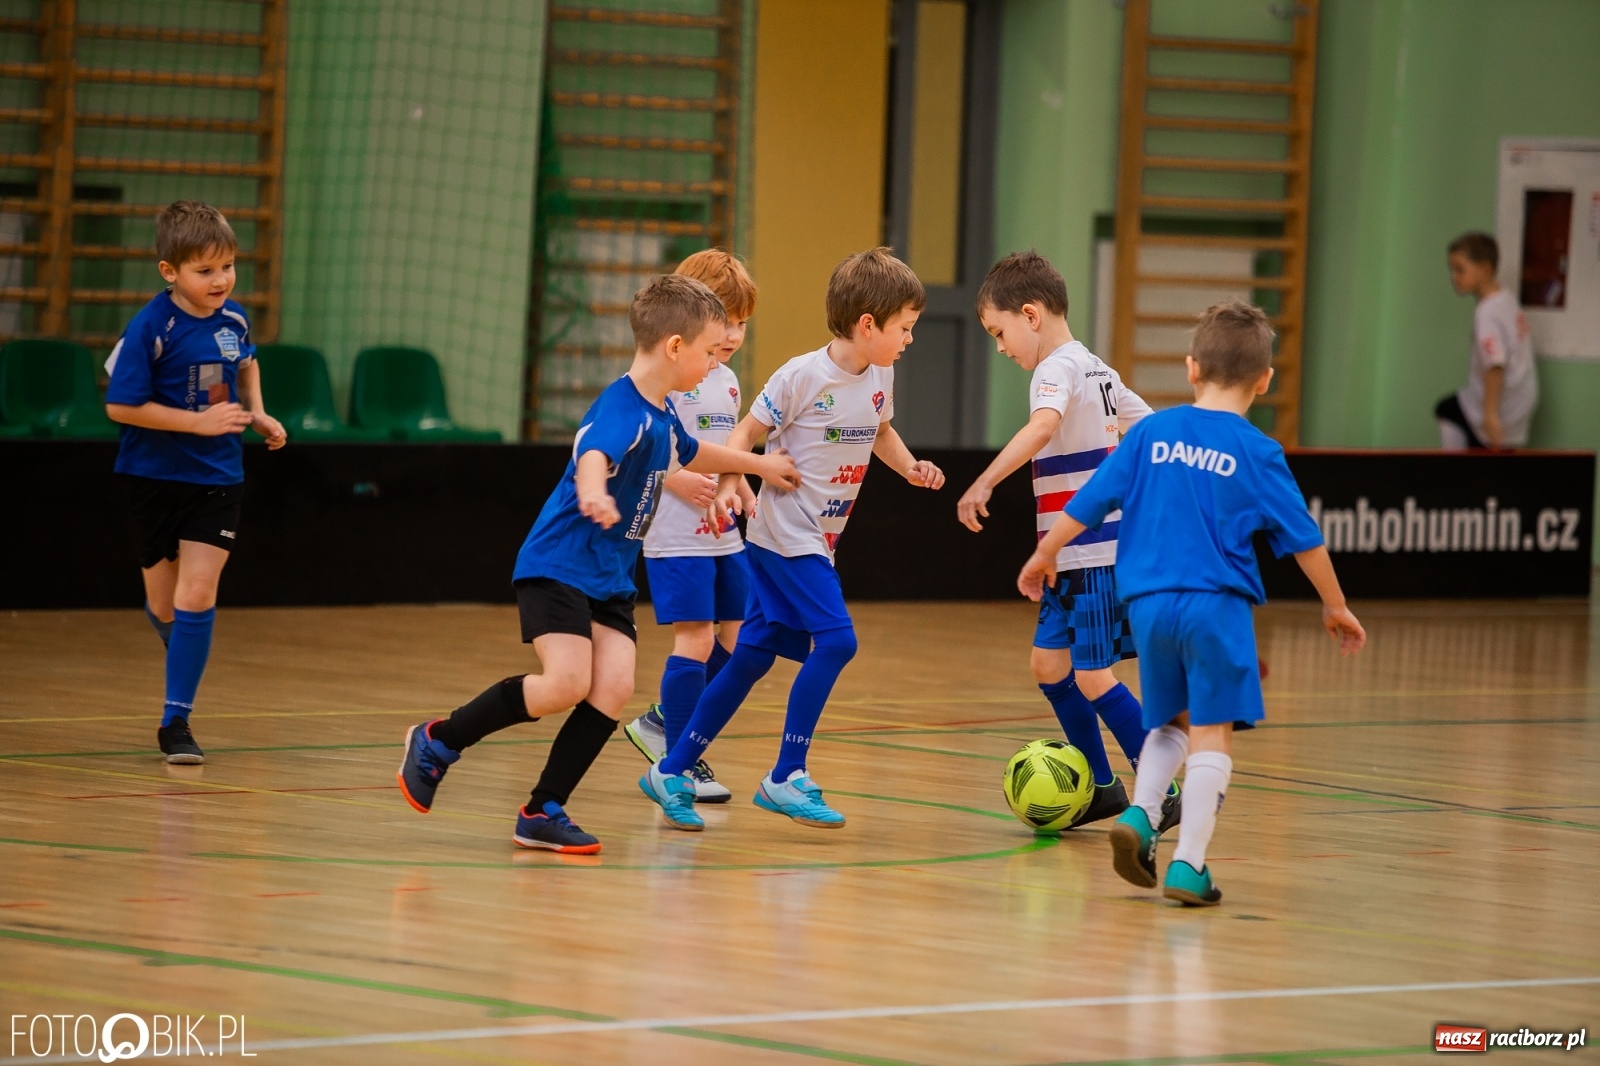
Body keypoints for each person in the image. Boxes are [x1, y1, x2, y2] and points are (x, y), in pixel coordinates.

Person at [396, 274, 801, 854]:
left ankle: (542, 810)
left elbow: (691, 452)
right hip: (559, 566)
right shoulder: (623, 408)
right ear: (675, 347)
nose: (716, 363)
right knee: (565, 683)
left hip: (608, 579)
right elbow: (592, 453)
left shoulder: (662, 413)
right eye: (710, 352)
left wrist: (758, 466)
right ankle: (440, 739)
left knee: (612, 687)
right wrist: (592, 491)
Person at [1019, 300, 1365, 906]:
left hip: (1148, 603)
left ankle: (1140, 813)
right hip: (1216, 606)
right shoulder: (1258, 451)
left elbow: (1091, 499)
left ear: (1191, 368)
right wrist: (1335, 606)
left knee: (1169, 724)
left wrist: (1045, 552)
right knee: (1212, 732)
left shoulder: (1153, 433)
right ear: (1265, 380)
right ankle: (1189, 865)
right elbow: (1305, 540)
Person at [638, 247, 945, 831]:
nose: (910, 339)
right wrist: (733, 481)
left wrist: (909, 467)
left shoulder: (881, 375)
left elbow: (881, 430)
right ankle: (787, 773)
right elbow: (744, 435)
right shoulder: (801, 376)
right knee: (837, 642)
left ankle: (671, 769)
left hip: (819, 539)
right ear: (867, 324)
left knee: (751, 655)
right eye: (905, 328)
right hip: (786, 535)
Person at [956, 251, 1176, 830]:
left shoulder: (1054, 370)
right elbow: (1150, 429)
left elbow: (1043, 425)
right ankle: (1102, 788)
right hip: (1071, 554)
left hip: (1092, 552)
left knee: (1093, 676)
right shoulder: (1097, 369)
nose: (1001, 348)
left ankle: (1162, 790)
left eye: (999, 332)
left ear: (1030, 315)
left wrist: (985, 480)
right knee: (1048, 666)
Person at [104, 200, 287, 764]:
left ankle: (175, 721)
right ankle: (181, 640)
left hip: (217, 476)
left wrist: (256, 412)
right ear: (170, 271)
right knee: (165, 606)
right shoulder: (150, 326)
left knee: (197, 593)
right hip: (153, 478)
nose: (220, 280)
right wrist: (196, 422)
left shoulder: (234, 320)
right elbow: (120, 406)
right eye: (204, 270)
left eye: (227, 266)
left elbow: (246, 364)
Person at [623, 250, 761, 804]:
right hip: (674, 531)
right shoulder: (667, 377)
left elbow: (726, 447)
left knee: (742, 636)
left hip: (722, 530)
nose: (732, 335)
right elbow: (644, 443)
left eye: (741, 323)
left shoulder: (725, 381)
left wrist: (737, 481)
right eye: (724, 320)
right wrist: (676, 479)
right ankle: (680, 761)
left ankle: (663, 720)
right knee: (697, 637)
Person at [1435, 232, 1537, 450]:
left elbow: (1495, 364)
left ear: (1485, 270)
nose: (1454, 277)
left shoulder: (1486, 313)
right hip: (1523, 397)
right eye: (1452, 269)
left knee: (1446, 409)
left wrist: (1490, 414)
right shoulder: (1506, 298)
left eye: (1460, 270)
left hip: (1505, 404)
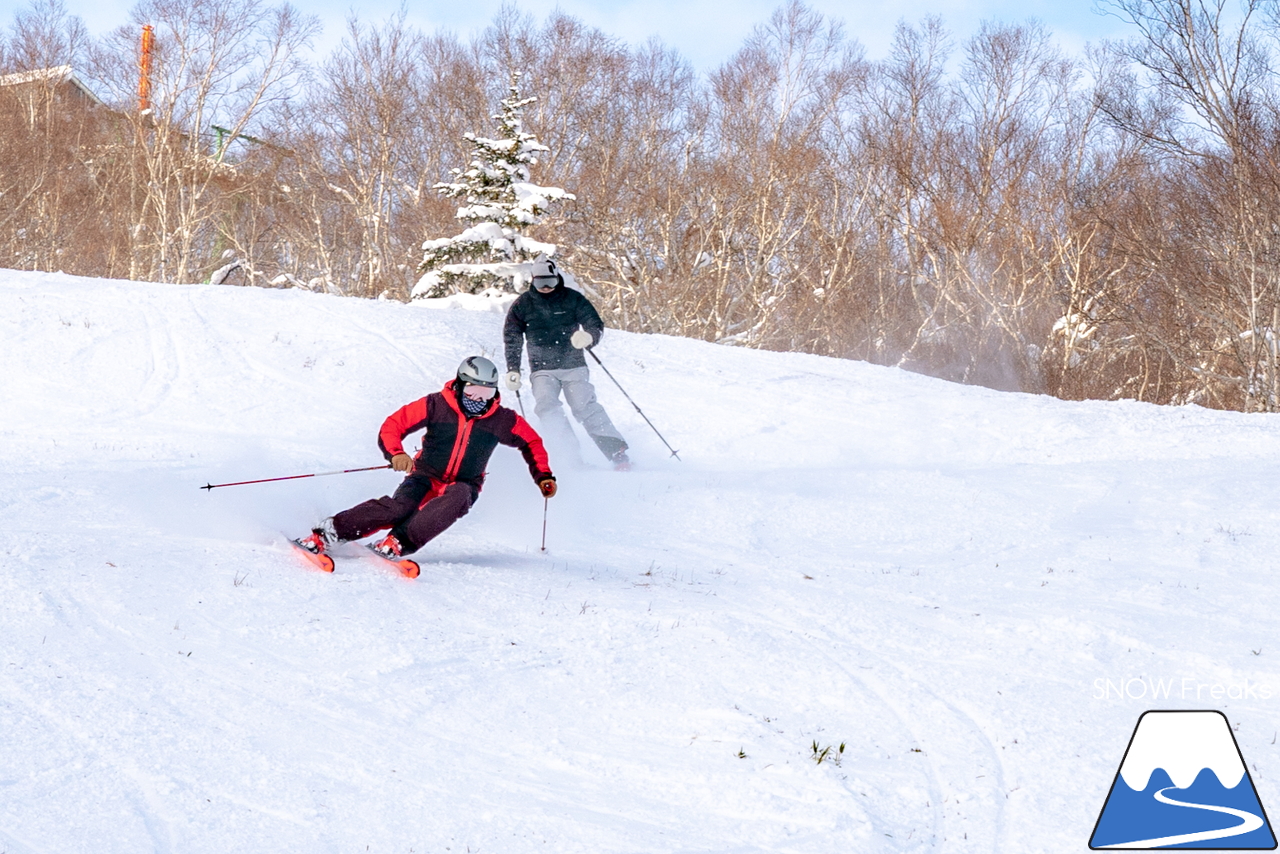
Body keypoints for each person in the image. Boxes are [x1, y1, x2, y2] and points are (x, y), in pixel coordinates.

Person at [295, 356, 556, 560]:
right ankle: (328, 533)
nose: (479, 400)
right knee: (400, 508)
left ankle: (397, 542)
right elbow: (393, 424)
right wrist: (396, 453)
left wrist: (543, 475)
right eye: (473, 391)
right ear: (460, 384)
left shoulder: (502, 420)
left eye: (486, 394)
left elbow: (532, 442)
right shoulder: (436, 405)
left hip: (464, 483)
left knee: (457, 498)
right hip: (424, 474)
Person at [503, 256, 630, 469]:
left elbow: (593, 322)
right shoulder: (522, 304)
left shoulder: (572, 299)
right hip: (542, 368)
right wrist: (513, 369)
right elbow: (512, 337)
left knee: (583, 405)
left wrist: (589, 337)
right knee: (546, 406)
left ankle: (617, 452)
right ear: (532, 280)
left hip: (573, 364)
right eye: (539, 283)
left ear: (557, 279)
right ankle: (570, 457)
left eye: (549, 283)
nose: (545, 288)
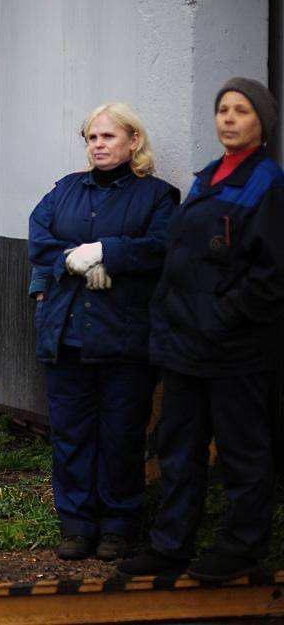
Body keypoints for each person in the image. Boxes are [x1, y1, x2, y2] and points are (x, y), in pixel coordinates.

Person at [120, 78, 284, 582]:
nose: (229, 118)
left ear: (262, 123)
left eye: (241, 111)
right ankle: (171, 545)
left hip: (236, 351)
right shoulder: (209, 178)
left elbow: (271, 276)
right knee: (178, 450)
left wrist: (220, 318)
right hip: (185, 347)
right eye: (223, 110)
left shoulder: (267, 185)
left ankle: (241, 548)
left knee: (242, 452)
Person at [28, 103, 178, 561]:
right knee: (71, 436)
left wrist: (106, 252)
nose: (99, 146)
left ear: (133, 142)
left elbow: (162, 246)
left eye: (108, 137)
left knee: (121, 436)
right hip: (67, 335)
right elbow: (39, 236)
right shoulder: (65, 190)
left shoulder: (157, 196)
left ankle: (117, 526)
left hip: (125, 340)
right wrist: (72, 260)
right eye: (92, 138)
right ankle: (76, 525)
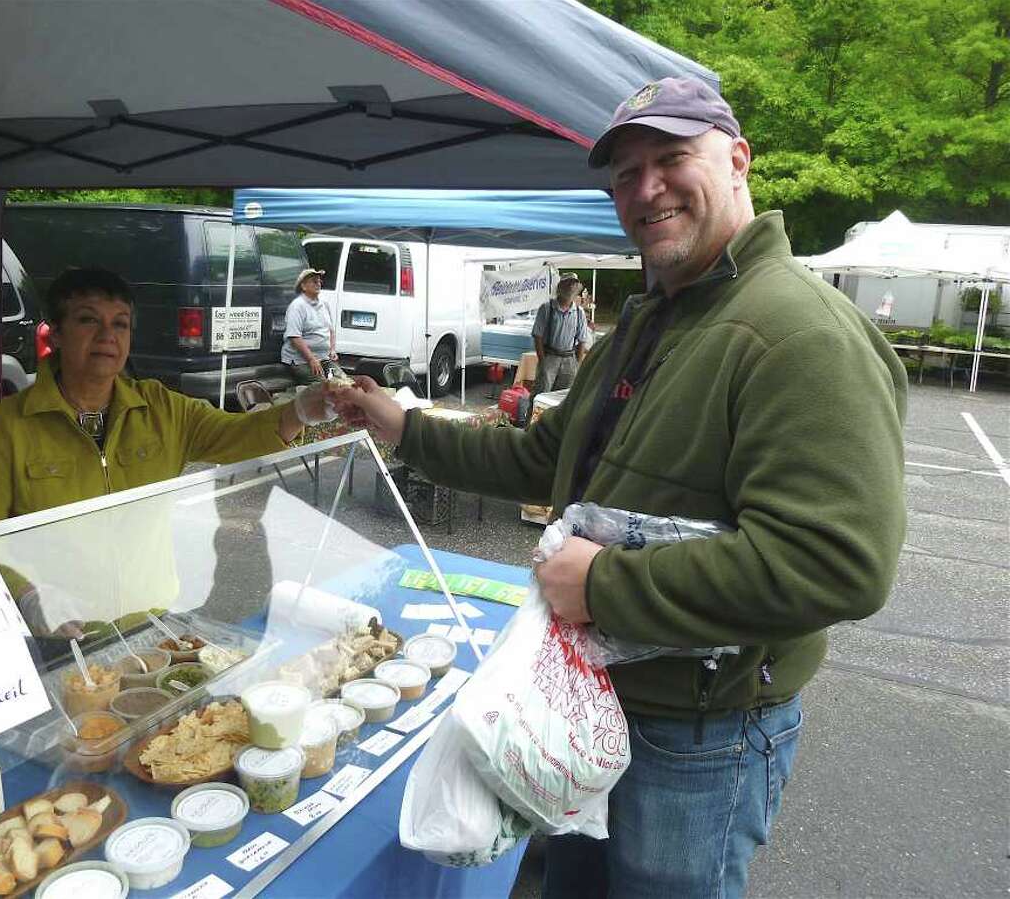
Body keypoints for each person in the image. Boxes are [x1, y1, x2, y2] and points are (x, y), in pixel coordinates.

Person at [335, 76, 907, 898]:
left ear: (738, 160)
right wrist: (404, 427)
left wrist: (605, 584)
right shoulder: (651, 319)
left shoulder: (799, 332)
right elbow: (542, 460)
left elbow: (836, 567)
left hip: (700, 739)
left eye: (672, 158)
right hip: (595, 708)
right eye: (625, 174)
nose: (646, 189)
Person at [0, 267, 335, 632]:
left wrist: (301, 410)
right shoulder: (7, 424)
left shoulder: (161, 407)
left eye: (120, 323)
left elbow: (236, 435)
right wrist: (26, 594)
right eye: (88, 320)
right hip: (62, 633)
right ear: (56, 334)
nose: (107, 336)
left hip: (153, 622)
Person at [531, 272, 590, 398]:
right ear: (560, 287)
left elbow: (582, 340)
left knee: (563, 397)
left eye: (574, 284)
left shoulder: (579, 312)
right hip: (550, 356)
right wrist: (543, 360)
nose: (571, 287)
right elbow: (537, 336)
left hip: (569, 359)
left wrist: (576, 364)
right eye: (567, 284)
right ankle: (534, 412)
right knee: (541, 394)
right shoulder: (546, 308)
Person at [282, 267, 338, 384]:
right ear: (303, 286)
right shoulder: (297, 306)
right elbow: (294, 337)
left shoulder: (324, 304)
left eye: (319, 281)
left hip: (324, 358)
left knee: (343, 383)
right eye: (314, 281)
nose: (318, 284)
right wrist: (311, 359)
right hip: (302, 361)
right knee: (324, 386)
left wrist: (332, 350)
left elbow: (331, 330)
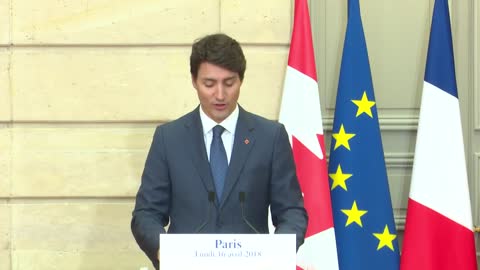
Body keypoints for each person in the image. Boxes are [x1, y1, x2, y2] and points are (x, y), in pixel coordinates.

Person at [131, 33, 307, 269]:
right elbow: (146, 214)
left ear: (241, 80)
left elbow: (292, 212)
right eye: (209, 84)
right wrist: (164, 252)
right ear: (194, 80)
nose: (220, 95)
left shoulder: (270, 137)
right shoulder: (169, 138)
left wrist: (276, 254)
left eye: (229, 83)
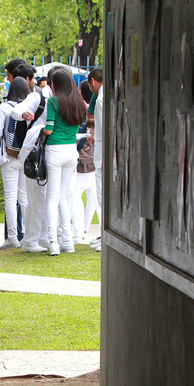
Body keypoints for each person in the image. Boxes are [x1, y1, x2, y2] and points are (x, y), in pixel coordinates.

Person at [42, 67, 88, 256]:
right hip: (71, 150)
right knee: (64, 196)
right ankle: (67, 240)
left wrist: (40, 130)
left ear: (55, 84)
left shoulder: (53, 101)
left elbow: (49, 129)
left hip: (55, 149)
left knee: (52, 198)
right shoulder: (78, 101)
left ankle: (53, 241)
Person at [9, 64, 49, 253]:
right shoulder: (37, 97)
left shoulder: (58, 98)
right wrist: (23, 114)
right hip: (37, 151)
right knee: (36, 197)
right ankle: (32, 240)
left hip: (50, 150)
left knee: (47, 197)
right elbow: (17, 110)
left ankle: (44, 237)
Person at [0, 77, 31, 250]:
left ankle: (12, 237)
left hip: (9, 157)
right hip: (25, 156)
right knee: (24, 197)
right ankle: (28, 235)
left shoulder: (5, 107)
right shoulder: (30, 107)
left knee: (10, 198)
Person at [86, 69, 104, 251]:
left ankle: (106, 234)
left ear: (92, 81)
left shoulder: (100, 99)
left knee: (101, 192)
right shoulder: (103, 97)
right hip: (102, 147)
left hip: (103, 148)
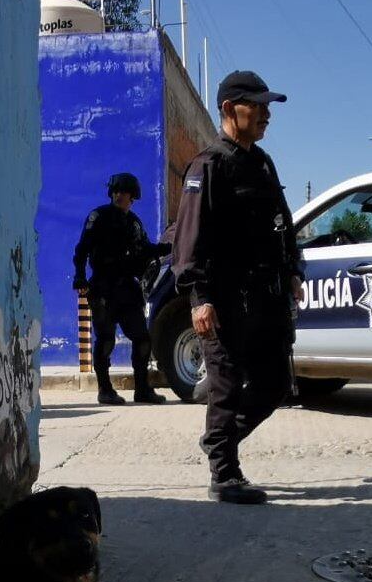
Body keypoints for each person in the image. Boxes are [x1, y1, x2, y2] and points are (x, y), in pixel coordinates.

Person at [171, 70, 302, 505]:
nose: (267, 115)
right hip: (224, 298)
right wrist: (199, 297)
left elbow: (282, 221)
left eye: (268, 107)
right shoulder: (208, 165)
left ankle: (218, 441)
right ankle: (224, 475)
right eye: (259, 106)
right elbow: (189, 239)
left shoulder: (262, 163)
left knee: (276, 382)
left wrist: (293, 269)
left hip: (266, 297)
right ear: (230, 109)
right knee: (225, 384)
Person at [72, 172, 171, 406]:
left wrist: (169, 248)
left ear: (132, 196)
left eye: (123, 192)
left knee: (143, 339)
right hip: (103, 287)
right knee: (105, 339)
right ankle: (105, 390)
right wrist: (80, 277)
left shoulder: (134, 223)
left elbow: (146, 249)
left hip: (127, 288)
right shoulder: (99, 217)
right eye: (115, 191)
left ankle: (142, 389)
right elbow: (81, 250)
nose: (118, 195)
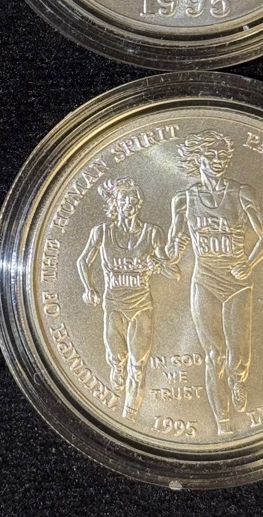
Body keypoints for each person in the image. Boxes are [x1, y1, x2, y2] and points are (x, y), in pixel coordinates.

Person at [167, 131, 263, 435]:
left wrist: (248, 264)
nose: (217, 160)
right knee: (215, 355)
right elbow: (176, 243)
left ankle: (238, 380)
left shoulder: (242, 193)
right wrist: (170, 254)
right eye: (211, 155)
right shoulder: (184, 199)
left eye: (222, 156)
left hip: (237, 283)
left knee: (238, 356)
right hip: (204, 281)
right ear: (198, 158)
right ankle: (223, 423)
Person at [77, 177, 177, 421]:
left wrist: (157, 264)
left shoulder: (152, 233)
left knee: (139, 362)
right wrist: (89, 288)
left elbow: (173, 272)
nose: (129, 204)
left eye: (133, 199)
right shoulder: (102, 232)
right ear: (116, 203)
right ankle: (116, 367)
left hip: (142, 304)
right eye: (124, 199)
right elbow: (83, 261)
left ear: (139, 203)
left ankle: (130, 412)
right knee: (117, 354)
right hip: (114, 303)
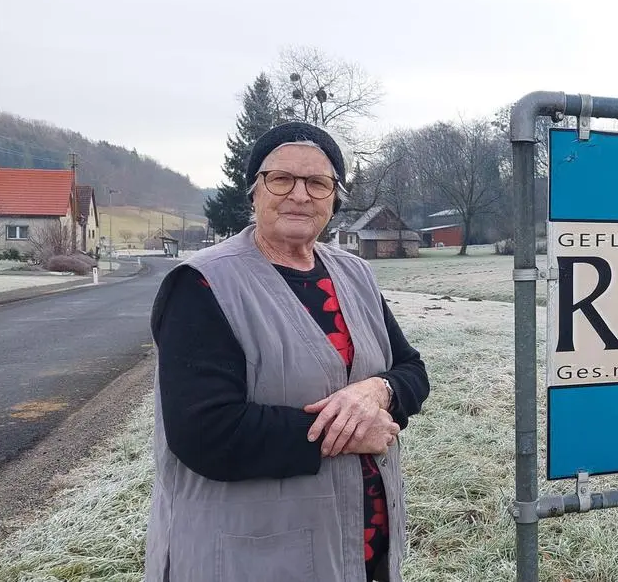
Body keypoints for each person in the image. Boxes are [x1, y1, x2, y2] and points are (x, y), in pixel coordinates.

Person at [144, 122, 430, 582]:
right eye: (281, 179)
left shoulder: (355, 274)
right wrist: (351, 432)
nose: (300, 195)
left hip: (357, 551)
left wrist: (377, 391)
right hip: (247, 557)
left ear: (334, 199)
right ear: (254, 191)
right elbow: (205, 433)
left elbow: (411, 370)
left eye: (317, 182)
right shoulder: (203, 284)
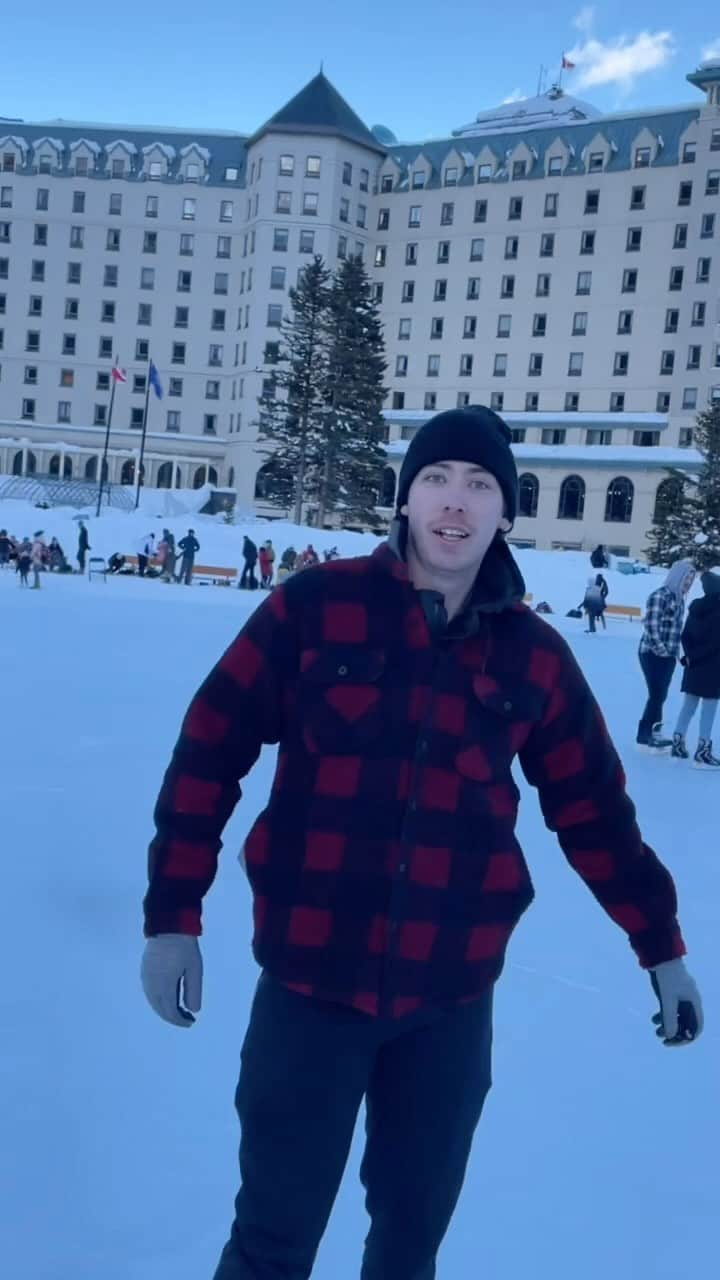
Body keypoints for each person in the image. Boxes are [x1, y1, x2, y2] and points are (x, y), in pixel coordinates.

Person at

> [Your task] Reproduce exactly the entries above, limited to the lines from the one with "left elbow: (1495, 364)" through the one with "left hip: (1505, 404)", both included.

> [Solved problem]
left elbow: (1495, 364)
left ear: (1485, 270)
nose: (1454, 277)
left shoulder: (1486, 313)
right hip: (1523, 397)
right eye: (1452, 269)
left knee: (1446, 409)
left wrist: (1490, 414)
right shoulder: (1506, 298)
left eye: (1460, 270)
left hip: (1505, 404)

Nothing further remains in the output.